Please output all the entries word for word, without the pictures.

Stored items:
* * * * *
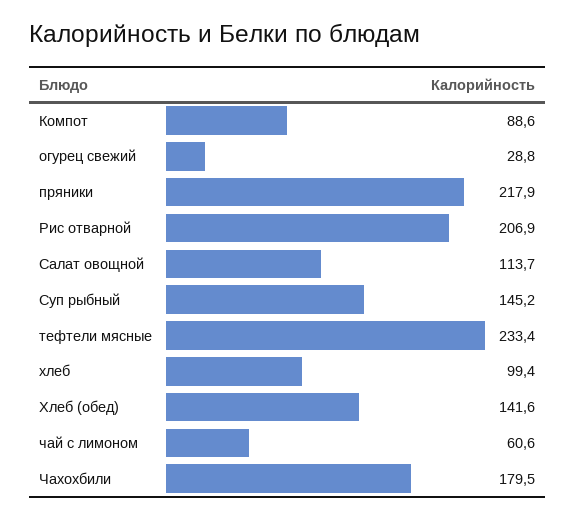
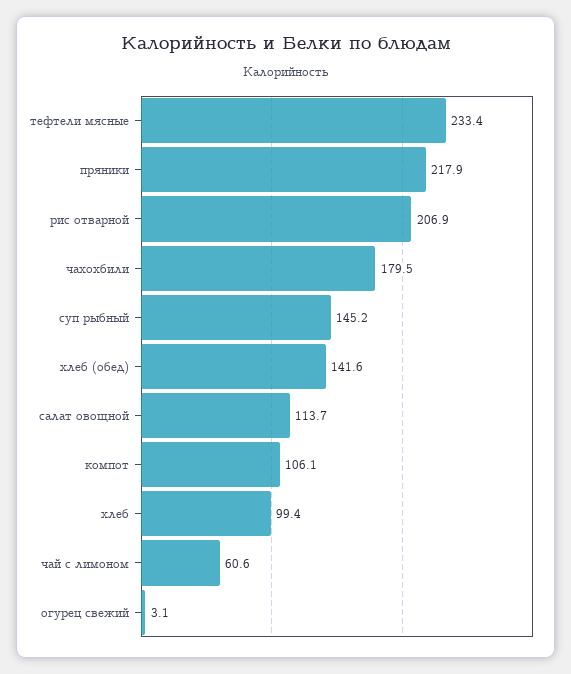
  {
-   "Компот": 88.6,
+   "Компот": 106.1,
-   "огурец свежий": 28.8,
+   "огурец свежий": 3.1,
    "пряники": 217.9,
    "Рис отварной": 206.9,
    "Салат овощной": 113.7,
    "Суп рыбный": 145.2,
    "тефтели мясные": 233.4,
    "хлеб": 99.4,
    "Хлеб (обед)": 141.6,
    "чай с лимоном": 60.6,
    "Чахохбили": 179.5
  }

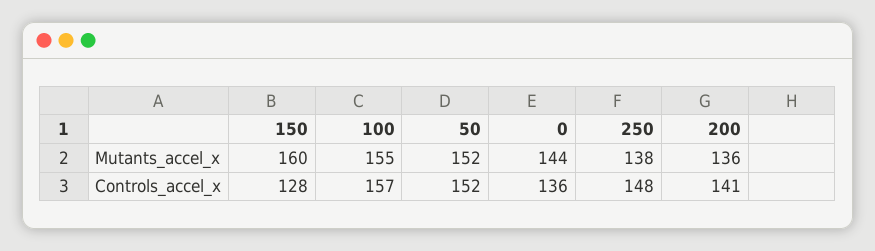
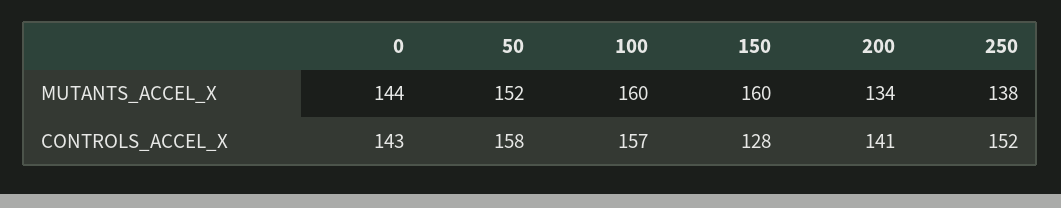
  {
    "150": {
      "Mutants_accel_x": 160,
      "Controls_accel_x": 128
    },
    "100": {
-     "Mutants_accel_x": 155,
+     "Mutants_accel_x": 160,
      "Controls_accel_x": 157
    },
    "50": {
      "Mutants_accel_x": 152,
-     "Controls_accel_x": 152
+     "Controls_accel_x": 158
    },
    "0": {
      "Mutants_accel_x": 144,
-     "Controls_accel_x": 136
+     "Controls_accel_x": 143
    },
    "250": {
      "Mutants_accel_x": 138,
-     "Controls_accel_x": 148
+     "Controls_accel_x": 152
    },
    "200": {
-     "Mutants_accel_x": 136,
+     "Mutants_accel_x": 134,
      "Controls_accel_x": 141
    }
  }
* * * * *
## Solved exercise
  {
-   "Компот": 88.6,
+   "Компот": 106.1,
-   "огурец свежий": 28.8,
+   "огурец свежий": 3.1,
    "пряники": 217.9,
    "Рис отварной": 206.9,
    "Салат овощной": 113.7,
    "Суп рыбный": 145.2,
    "тефтели мясные": 233.4,
    "хлеб": 99.4,
    "Хлеб (обед)": 141.6,
    "чай с лимоном": 60.6,
    "Чахохбили": 179.5
  }

  {
    "150": {
      "Mutants_accel_x": 160,
      "Controls_accel_x": 128
    },
    "100": {
-     "Mutants_accel_x": 155,
+     "Mutants_accel_x": 160,
      "Controls_accel_x": 157
    },
    "50": {
      "Mutants_accel_x": 152,
-     "Controls_accel_x": 152
+     "Controls_accel_x": 158
    },
    "0": {
      "Mutants_accel_x": 144,
-     "Controls_accel_x": 136
+     "Controls_accel_x": 143
    },
    "250": {
      "Mutants_accel_x": 138,
-     "Controls_accel_x": 148
+     "Controls_accel_x": 152
    },
    "200": {
-     "Mutants_accel_x": 136,
+     "Mutants_accel_x": 134,
      "Controls_accel_x": 141
    }
  }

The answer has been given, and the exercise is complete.